Cultural-sensitivity gate

LOAD-BEARING data-ethics gate enforced from chapter 1. Catch explicitly counters the data-as-neutral misconception. Cross-app coordination: Catch ↔ AIForge Feed (training-data-collection sibling per apps.generated.ts dnCast.intro mandatory coordination). Anti-credentialism: data-collection-as-practiced-discipline NOT real-data-scientist-only content.

Cultural-context note

The village-net-mender family framing is a deliberate generic European-village tradition (analogous to many cultures’ fishing-and-mending traditions). The who-what-why-when discipline is load-bearing per data-journalism + critical-data-literacy pedagogy (D’Ignazio + Klein, Data Feminism, 2020).

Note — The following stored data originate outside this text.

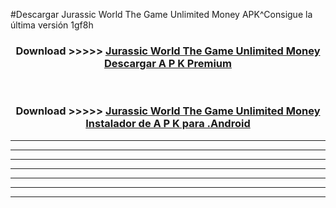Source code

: #Descargar Jurassic World The Game Unlimited Money  APK^Consigue la última versión 1gf8h



<div align="center">
<h3>Download >>>>> <a href="https://es-sites.web.app/?es= Jurassic World The Game Unlimited Money ">Jurassic World The Game Unlimited Money  Descargar A P K Premium</a></h3><br>

<h3>Download >>>>> <a href="https://es-sites.web.app/?es= Jurassic World The Game Unlimited Money ">Jurassic World The Game Unlimited Money  Instalador de A P K para .Android</a></h3>
</div>


----------------------------------------------------------

----------------------------------------------------------

----------------------------------------------------------

----------------------------------------------------------

----------------------------------------------------------

----------------------------------------------------------

----------------------------------------------------------


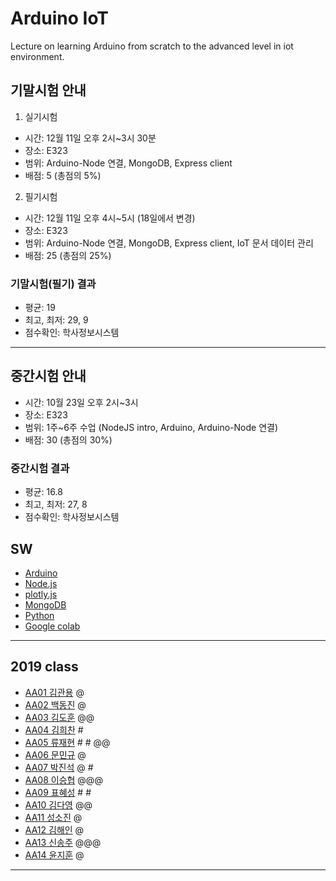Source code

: # Arduino IoT
Lecture on learning Arduino from scratch to the advanced level in iot environment.

## 기말시험 안내
1. 실기시험
- 시간: 12월 11일 오후 2시~3시 30분
- 장소: E323
- 범위: Arduino-Node 연결, MongoDB, Express client
- 배점: 5 (총점의 5%)

2. 필기시험
- 시간: 12월 11일 오후 4시~5시 (18일에서 변경)
- 장소: E323
- 범위: Arduino-Node 연결, MongoDB, Express client, IoT 문서 데이터 관리
- 배점: 25 (총점의 25%)

### 기말시험(필기) 결과
- 평균: 19
- 최고, 최저: 29, 9
- 점수확인: 학사정보시스템

---

## 중간시험 안내
- 시간: 10월 23일 오후 2시~3시
- 장소: E323
- 범위: 1주~6주 수업 (NodeJS intro, Arduino, Arduino-Node 연결)
- 배점: 30 (총점의 30%)

### 중간시험 결과
- 평균: 16.8
- 최고, 최저: 27, 8
- 점수확인: 학사정보시스템

## SW
- [Arduino](https://www.arduino.cc/)
- [Node.js](https://nodejs.org/ko/)
- [plotly.js](https://plot.ly/)
- [MongoDB](https://www.mongodb.com/download-center#community)
- [Python](https://www.anaconda.com)
- [Google colab](https://colab.research.google.com/)
---
## 2019 class
- [AA01 김관용](https://github.com/kgy4738/aa01) @
- [AA02 백동진](https://github.com/Dongjin100/aa02) @
- [AA03 김도훈](https://github.com/Domo9610/aa03) @@
- [AA04 김희찬](https://github.com/akasia1/aa04) #
- [AA05 류재현](https://github.com/Inje-AA05/aa05) # # @@
- [AA06 문민규](https://github.com/moonmingyu/aa06) @
- [AA07 박진석](https://github.com/rlfwo93/aa07) @ #
- [AA08 이승협](https://github.com/mina0502/aa08) @@@
- [AA09 표혜성](https://github.com/prpp0000/aa09) # # 
- [AA10 김다영](https://github.com/popo8579/aa10) @@
- [AA11 성소진](https://github.com/tjdthwls17/aa11) @
- [AA12 김해인](https://github.com/srv9812/aa12) @
- [AA13 신송주](https://github.com/arong97/aa13) @@@
- [AA14 윤지훈](https://github.com/qzaq5985/aa14) @
---



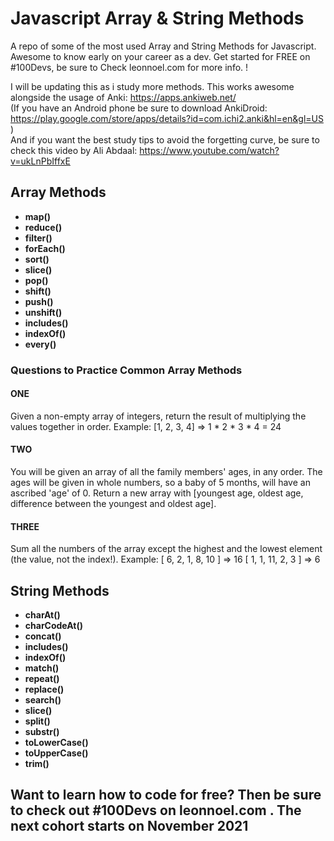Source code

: <h1>Javascript Array & String Methods</h1>

A repo of some of the most used Array and String Methods for Javascript. Awesome to know early on your career as a dev. Get started for FREE on #100Devs, be sure to Check leonnoel.com for more info. !

I will be updating this as i study more methods. This works awesome alongside the usage of Anki: https://apps.ankiweb.net/
<br>
(If you have an Android phone be sure to download AnkiDroid: https://play.google.com/store/apps/details?id=com.ichi2.anki&hl=en&gl=US )
<br>
And if you want the best study tips to avoid the forgetting curve, be sure to check this video by Ali Abdaal: https://www.youtube.com/watch?v=ukLnPbIffxE

<h2>Array Methods</h2>
<ul>
  <li><strong>map()</strong></li>
  <li><strong>reduce()</strong></li>
  <li><strong>filter()</strong></li>
  <li><strong>forEach()</strong></li>
  <li><strong>sort()</strong></li>
  <li><strong>slice()</strong></li>
  <li><strong>pop()</strong></li>
  <li><strong>shift()</strong></li>
  <li><strong>push()</strong></li>
  <li><strong>unshift()</strong></li>
  <li><strong>includes()</strong></li>
  <li><strong>indexOf()</strong></li>
  <li><strong>every()</strong></li>
</ul>

<h3>Questions to Practice Common Array Methods</h3>

<h4>ONE</h4>
<p>Given a non-empty array of integers, return the result of multiplying the values together in order. Example: [1, 2, 3, 4] => 1 * 2 * 3 * 4 = 24</p>

<h4>TWO</h4>
<p>You will be given an array of all the family members' ages, in any order. The ages will be given in whole numbers, so a baby of 5 months, will have an ascribed 'age' of 0. Return a new array with [youngest age, oldest age, difference between the youngest and oldest age]. 
</p>

<h4>THREE</h4>
<p>Sum all the numbers of the array except the highest and the lowest element (the value, not the index!). Example: [ 6, 2, 1, 8, 10 ] => 16 [ 1, 1, 11, 2, 3 ] => 6
</p>


<h2>String Methods</h2>
<ul>
  <li><strong>charAt()</strong></li>
  <li><strong>charCodeAt()</strong></li>
  <li><strong>concat()</strong></li>
  <li><strong>includes()</strong></li>
  <li><strong>indexOf()</strong></li>
  <li><strong>match()</strong></li>
  <li><strong>repeat()</strong></li>
  <li><strong>replace()</strong></li>
  <li><strong>search()</strong></li>
  <li><strong>slice()</strong></li>
  <li><strong>split()</strong></li>
  <li><strong>substr()</strong></li>
  <li><strong>toLowerCase()</strong></li>
  <li><strong>toUpperCase()</strong></li>
  <li><strong>trim()</strong></li>
</ul>

<h2>Want to learn how to code for free? Then be sure to check out #100Devs on leonnoel.com . The next cohort starts on November 2021</h2>
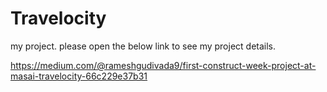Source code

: # Travelocity
my project.
please open the below link to see my project details.

https://medium.com/@rameshgudivada9/first-construct-week-project-at-masai-travelocity-66c229e37b31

The data-as-collected-by-someone-for-a-purpose framing is the foundational move of critical data studies. The mesh-size-determines-catch metaphor connects fishing-craft to data-collection in a way that grounds the abstraction in tangible practice.

The DataForge ensemble

Catch is part of DataForge's distributed-narrative cast. Each character embodies a different curricular primitive; together they teach the full subject.